The thematic chapters on which this review has so far focused make up only a portion of book. Cushway recognized that for readers other than specialists in English naval history (and perhaps medieval maritime history more generally), the thematic chapters, which he drew directly from his doctoral dissertation, threatened to be somewhat dry, technical, and unexciting. They were fascinating to this reviewer, but Cushway was probably not wrong in this assessment. His solution was to interleave among the thematic chapters more traditional narrative chapters that trace the course of the first half of the Hundred Years War from a naval perspective. These are indeed a livelier read, but their scholarly value is less clear than the thematic chapters.

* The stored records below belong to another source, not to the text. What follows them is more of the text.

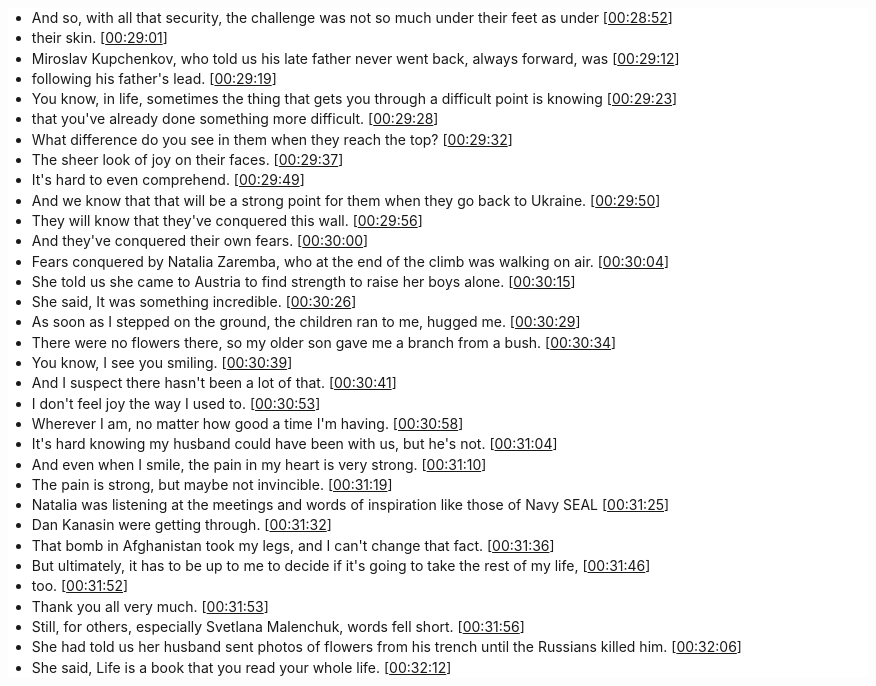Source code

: *  And so, with all that security, the challenge was not so much under their feet as under [[00:28:52](https://www.youtube.com/watch?v=DeA_XSECg38&t=1732.34s)]
*  their skin. [[00:29:01](https://www.youtube.com/watch?v=DeA_XSECg38&t=1741.1799999999998s)]
*  Miroslav Kupchenkov, who told us his late father never went back, always forward, was [[00:29:12](https://www.youtube.com/watch?v=DeA_XSECg38&t=1752.02s)]
*  following his father's lead. [[00:29:19](https://www.youtube.com/watch?v=DeA_XSECg38&t=1759.64s)]
*  You know, in life, sometimes the thing that gets you through a difficult point is knowing [[00:29:23](https://www.youtube.com/watch?v=DeA_XSECg38&t=1763.44s)]
*  that you've already done something more difficult. [[00:29:28](https://www.youtube.com/watch?v=DeA_XSECg38&t=1768.6s)]
*  What difference do you see in them when they reach the top? [[00:29:32](https://www.youtube.com/watch?v=DeA_XSECg38&t=1772.68s)]
*  The sheer look of joy on their faces. [[00:29:37](https://www.youtube.com/watch?v=DeA_XSECg38&t=1777.98s)]
*  It's hard to even comprehend. [[00:29:49](https://www.youtube.com/watch?v=DeA_XSECg38&t=1789.08s)]
*  And we know that that will be a strong point for them when they go back to Ukraine. [[00:29:50](https://www.youtube.com/watch?v=DeA_XSECg38&t=1790.4399999999998s)]
*  They will know that they've conquered this wall. [[00:29:56](https://www.youtube.com/watch?v=DeA_XSECg38&t=1796.8799999999999s)]
*  And they've conquered their own fears. [[00:30:00](https://www.youtube.com/watch?v=DeA_XSECg38&t=1800.56s)]
*  Fears conquered by Natalia Zaremba, who at the end of the climb was walking on air. [[00:30:04](https://www.youtube.com/watch?v=DeA_XSECg38&t=1804.72s)]
*  She told us she came to Austria to find strength to raise her boys alone. [[00:30:15](https://www.youtube.com/watch?v=DeA_XSECg38&t=1815.86s)]
*  She said, It was something incredible. [[00:30:26](https://www.youtube.com/watch?v=DeA_XSECg38&t=1826.58s)]
*  As soon as I stepped on the ground, the children ran to me, hugged me. [[00:30:29](https://www.youtube.com/watch?v=DeA_XSECg38&t=1829.58s)]
*  There were no flowers there, so my older son gave me a branch from a bush. [[00:30:34](https://www.youtube.com/watch?v=DeA_XSECg38&t=1834.26s)]
*  You know, I see you smiling. [[00:30:39](https://www.youtube.com/watch?v=DeA_XSECg38&t=1839.46s)]
*  And I suspect there hasn't been a lot of that. [[00:30:41](https://www.youtube.com/watch?v=DeA_XSECg38&t=1841.3s)]
*  I don't feel joy the way I used to. [[00:30:53](https://www.youtube.com/watch?v=DeA_XSECg38&t=1853.02s)]
*  Wherever I am, no matter how good a time I'm having. [[00:30:58](https://www.youtube.com/watch?v=DeA_XSECg38&t=1858.54s)]
*  It's hard knowing my husband could have been with us, but he's not. [[00:31:04](https://www.youtube.com/watch?v=DeA_XSECg38&t=1864.14s)]
*  And even when I smile, the pain in my heart is very strong. [[00:31:10](https://www.youtube.com/watch?v=DeA_XSECg38&t=1870.14s)]
*  The pain is strong, but maybe not invincible. [[00:31:19](https://www.youtube.com/watch?v=DeA_XSECg38&t=1879.98s)]
*  Natalia was listening at the meetings and words of inspiration like those of Navy SEAL [[00:31:25](https://www.youtube.com/watch?v=DeA_XSECg38&t=1885.9s)]
*  Dan Kanasin were getting through. [[00:31:32](https://www.youtube.com/watch?v=DeA_XSECg38&t=1892.46s)]
*  That bomb in Afghanistan took my legs, and I can't change that fact. [[00:31:36](https://www.youtube.com/watch?v=DeA_XSECg38&t=1896.38s)]
*  But ultimately, it has to be up to me to decide if it's going to take the rest of my life, [[00:31:46](https://www.youtube.com/watch?v=DeA_XSECg38&t=1906.22s)]
*  too. [[00:31:52](https://www.youtube.com/watch?v=DeA_XSECg38&t=1912.38s)]
*  Thank you all very much. [[00:31:53](https://www.youtube.com/watch?v=DeA_XSECg38&t=1913.38s)]
*  Still, for others, especially Svetlana Malenchuk, words fell short. [[00:31:56](https://www.youtube.com/watch?v=DeA_XSECg38&t=1916.38s)]
*  She had told us her husband sent photos of flowers from his trench until the Russians killed him. [[00:32:06](https://www.youtube.com/watch?v=DeA_XSECg38&t=1926.38s)]
*  She said, Life is a book that you read your whole life. [[00:32:12](https://www.youtube.com/watch?v=DeA_XSECg38&t=1932.38s)]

For one thing, the story is already fairly well known (unlike the story of administrative improvisation and development told in the other chapters), having been narrated dramatically in the 14th century itself by Jean Froissart, whose accounts of the battles of Sluys and Winchelsea and other naval activity remain fundamental to what we know, down through an authoritative study by N.A.M. Rodger, The Safeguard of the Sea (1997), with the maritime aspects of land campaigns covered at least tangentially in other military histories of the war. Unlike in the thematic chapters, where Cushway has unearthed and analyzed a treasure trove of new archival evidence, his narrative chapters rely on these earlier and well known primary and secondary sources. They are therefore both less original and less copiously grounded in good evidence.
In theory, the two sets of chapters complement each other, with the thematic chapters filling in the background, so to speak, of the narrative. But the two sorts of chapters are not as well integrated as they could be, and one ends up feeling that one has read an interrupted narrative and a scattered thematic analysis; neither set of chapters ever develops real momentum. Furthermore, the weaving together of two sorts of chapters leaves the intended readership of the book somewhat unclear. Specialists may well focus on the thematic chapters and only skim the narrative, while potential general readers will either do the reverse, or be put off entirely by the first thematic chapter they encounter. Neither outcome is ideal.
Ultimately, for this reviewer, the valuable contributions Cushway makes to the scholarship on English naval forces in the 14th century outweigh the problematic nature of the book. But the difficulty of the book's structure makes it a work to be recommended only to specialists, despite the author's valiant attempt to give it story- telling pizazz.